We make it back to her car after dinner and she looks at me from the driver’s seat and says “can I kiss you?” and… oh, fuck. She kisses me and I am in so much trouble—I’ve caught feelings in a way that feels like a tidal wave or jumping off a cliff, like there’s no coming back from it. She takes me home and we talk for hours, sitting close enough together that I can pull her mouth to mine whenever I want, which is all of the time. She drives me home at 2 a.m. and the highway is deserted because it’s the middle of the week, and I have work in the morning and she has to start packing up her apartment, but none of it matters because she holds my hand over the center console the entire time. She drives with her left wrist over the steering wheel, drumming along the top of the dash to each song that comes on with a practiced ease that shouldn’t be hot but has me distracted in ways I’ve never been before. At every red light she leans in to kiss me. I pull back when I notice it’s turned green, but she draws me back anyway. There’s no one else on the roads so it doesn’t matter when we give in and just linger, foreheads touching and matching ridiculous smiles on our faces in the middle of an empty intersection.

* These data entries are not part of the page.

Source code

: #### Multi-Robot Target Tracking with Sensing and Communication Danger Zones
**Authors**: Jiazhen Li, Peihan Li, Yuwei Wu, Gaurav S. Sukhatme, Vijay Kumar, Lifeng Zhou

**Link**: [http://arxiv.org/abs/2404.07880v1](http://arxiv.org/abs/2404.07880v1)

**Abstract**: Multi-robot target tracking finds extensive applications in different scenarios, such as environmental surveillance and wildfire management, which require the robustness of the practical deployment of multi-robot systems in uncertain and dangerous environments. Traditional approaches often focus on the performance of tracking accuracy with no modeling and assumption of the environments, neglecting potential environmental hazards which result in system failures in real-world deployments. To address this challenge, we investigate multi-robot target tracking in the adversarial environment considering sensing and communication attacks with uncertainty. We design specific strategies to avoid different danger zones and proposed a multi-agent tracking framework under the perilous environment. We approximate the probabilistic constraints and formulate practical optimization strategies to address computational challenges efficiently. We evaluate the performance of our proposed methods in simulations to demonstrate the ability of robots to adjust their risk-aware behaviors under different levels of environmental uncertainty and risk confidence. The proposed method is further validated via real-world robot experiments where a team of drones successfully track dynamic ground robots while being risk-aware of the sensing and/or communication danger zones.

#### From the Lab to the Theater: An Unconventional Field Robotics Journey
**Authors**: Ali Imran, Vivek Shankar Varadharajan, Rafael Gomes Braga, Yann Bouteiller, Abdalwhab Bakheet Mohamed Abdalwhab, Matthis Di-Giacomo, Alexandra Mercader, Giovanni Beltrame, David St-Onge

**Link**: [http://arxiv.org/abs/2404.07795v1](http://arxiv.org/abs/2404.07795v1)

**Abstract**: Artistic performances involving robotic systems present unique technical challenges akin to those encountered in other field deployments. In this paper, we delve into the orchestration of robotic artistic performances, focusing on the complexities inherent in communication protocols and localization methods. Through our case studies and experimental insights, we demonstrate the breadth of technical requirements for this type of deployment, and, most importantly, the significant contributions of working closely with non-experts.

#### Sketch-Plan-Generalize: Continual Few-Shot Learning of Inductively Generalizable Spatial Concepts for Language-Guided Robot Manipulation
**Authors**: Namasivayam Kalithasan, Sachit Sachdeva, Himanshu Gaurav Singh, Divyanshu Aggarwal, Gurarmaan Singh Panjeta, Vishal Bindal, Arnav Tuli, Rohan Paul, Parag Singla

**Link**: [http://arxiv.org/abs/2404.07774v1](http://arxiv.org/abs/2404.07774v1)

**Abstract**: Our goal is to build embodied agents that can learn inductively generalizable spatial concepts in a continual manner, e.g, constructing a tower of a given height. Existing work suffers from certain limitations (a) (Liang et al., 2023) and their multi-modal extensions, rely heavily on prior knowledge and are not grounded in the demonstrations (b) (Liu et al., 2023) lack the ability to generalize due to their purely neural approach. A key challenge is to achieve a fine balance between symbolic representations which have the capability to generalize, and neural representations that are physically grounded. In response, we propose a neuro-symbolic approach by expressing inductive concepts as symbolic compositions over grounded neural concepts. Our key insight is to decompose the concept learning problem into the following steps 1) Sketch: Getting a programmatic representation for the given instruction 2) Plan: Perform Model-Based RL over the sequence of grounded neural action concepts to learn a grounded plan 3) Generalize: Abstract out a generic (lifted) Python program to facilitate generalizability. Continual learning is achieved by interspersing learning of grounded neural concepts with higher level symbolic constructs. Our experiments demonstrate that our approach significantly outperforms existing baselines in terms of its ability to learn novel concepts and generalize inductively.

“Uh oh,” she whispers. It’s 3 a.m. and we’re standing on the sidewalk by her car, illegally parked outside my apartment. We have our arms around each other and I’m frozen, unable to comprehend how someone has come to mean so much to me in such a short period of time, especially when they’re leaving so soon. Uh oh, indeed.
It doesn’t last, because of course it doesn’t. By the time a month has passed since that night, we barely speak—by June, it’s gone completely quiet. It takes two weeks of the requisite sad music spiral I always go through when I get ghosted before I am able to sit down and think less about the ending and more about the moments of pure joy.
Maybe I need to split up the kiss list—do the math I don’t want to calculate and see how short it gets if I take out people I never touch again, how many stories get cut off before they hit any sort of meaningful conclusion. Maybe I’ll start to learn something.